● **Directions for this task**:
In the text about the mountain community, which trees grow in the high country?

● **Text**:
The community where I live is well outside the city. It's a half hour by car to get here and the drive into the mountains is an inspiring journey every time. The geography changes with each couple kilometres.

The community where I live is well outside the city. It’s a half hour by car to get here and the drive into the mountains is an inspiring journey every time.

The geography changes with each couple kilometres. You move out of the arid semi-desert of the river valley into the flat open range land that sits between mountain ridges. Then, a steep and winding upward climb takes you into the fir, spruce and aspen of the high country. Near our home the bush is thick and the land sweeps upwards to the crests of the peaks. It’s a magnificent drive.

We live quietly here. There’s a lot of room between houses and people pretty much keep to themselves. In the evening as the sun sinks at the far western edge of the lake there’s a feeling of peace, contentment, rightness, if you will. Though we know our neighbours and have become friends with many of them, everyone is content to let each other be. There’s an unspoken compact centered on privacy and quiet.

● **Data lines**:
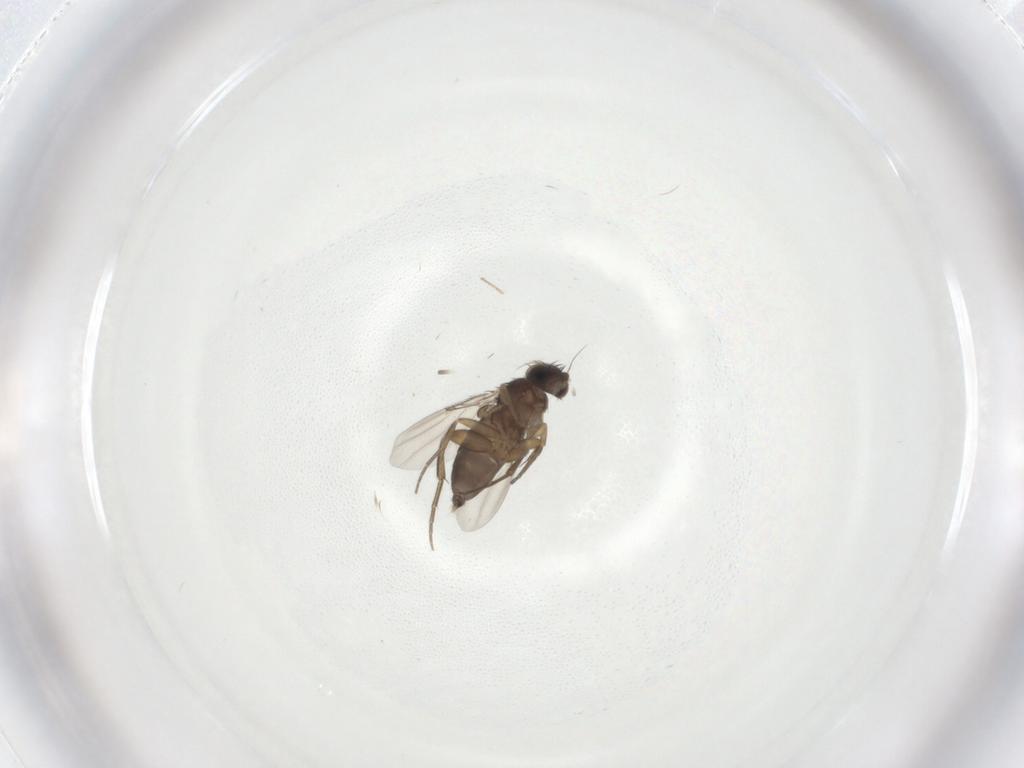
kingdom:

● **Reply to the task**:
Fir, spruce and aspen.